Stored data entries:
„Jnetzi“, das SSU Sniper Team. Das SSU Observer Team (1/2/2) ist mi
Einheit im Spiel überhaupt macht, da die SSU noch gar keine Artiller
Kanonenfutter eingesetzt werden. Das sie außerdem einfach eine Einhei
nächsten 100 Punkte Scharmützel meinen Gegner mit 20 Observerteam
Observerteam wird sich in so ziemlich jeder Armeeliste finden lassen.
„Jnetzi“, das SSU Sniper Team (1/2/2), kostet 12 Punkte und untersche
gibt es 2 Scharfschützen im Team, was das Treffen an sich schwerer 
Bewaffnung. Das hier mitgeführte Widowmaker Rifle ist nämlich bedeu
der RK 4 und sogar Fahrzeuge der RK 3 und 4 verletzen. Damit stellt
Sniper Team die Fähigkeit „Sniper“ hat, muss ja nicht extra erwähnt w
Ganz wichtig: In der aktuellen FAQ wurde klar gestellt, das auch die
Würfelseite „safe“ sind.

==

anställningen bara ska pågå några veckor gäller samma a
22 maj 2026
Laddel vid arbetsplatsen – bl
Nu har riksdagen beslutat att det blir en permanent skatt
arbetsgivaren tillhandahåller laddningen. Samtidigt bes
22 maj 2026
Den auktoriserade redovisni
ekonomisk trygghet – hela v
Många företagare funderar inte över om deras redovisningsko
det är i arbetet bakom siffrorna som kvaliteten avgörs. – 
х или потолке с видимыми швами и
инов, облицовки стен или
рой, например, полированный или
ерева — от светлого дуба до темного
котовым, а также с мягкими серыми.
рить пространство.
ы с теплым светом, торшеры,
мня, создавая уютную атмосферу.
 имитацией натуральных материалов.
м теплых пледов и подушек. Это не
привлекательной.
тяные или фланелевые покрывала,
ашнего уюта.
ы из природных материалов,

TO-DO ITEM: Present the data from the line containing "anställningen bara ska" through the line containing "Många företagare funderar" as a numbered list, including both of those lines and omitting any blank lines.

EXERCISE RESPONSE:
1. anställningen bara ska pågå några veckor gäller samma a
2. 22 maj 2026
3. Laddel vid arbetsplatsen – bl
4. Nu har riksdagen beslutat att det blir en permanent skatt
5. arbetsgivaren tillhandahåller laddningen. Samtidigt bes
6. 22 maj 2026
7. Den auktoriserade redovisni
8. ekonomisk trygghet – hela v
9. Många företagare funderar inte över om deras redovisningsko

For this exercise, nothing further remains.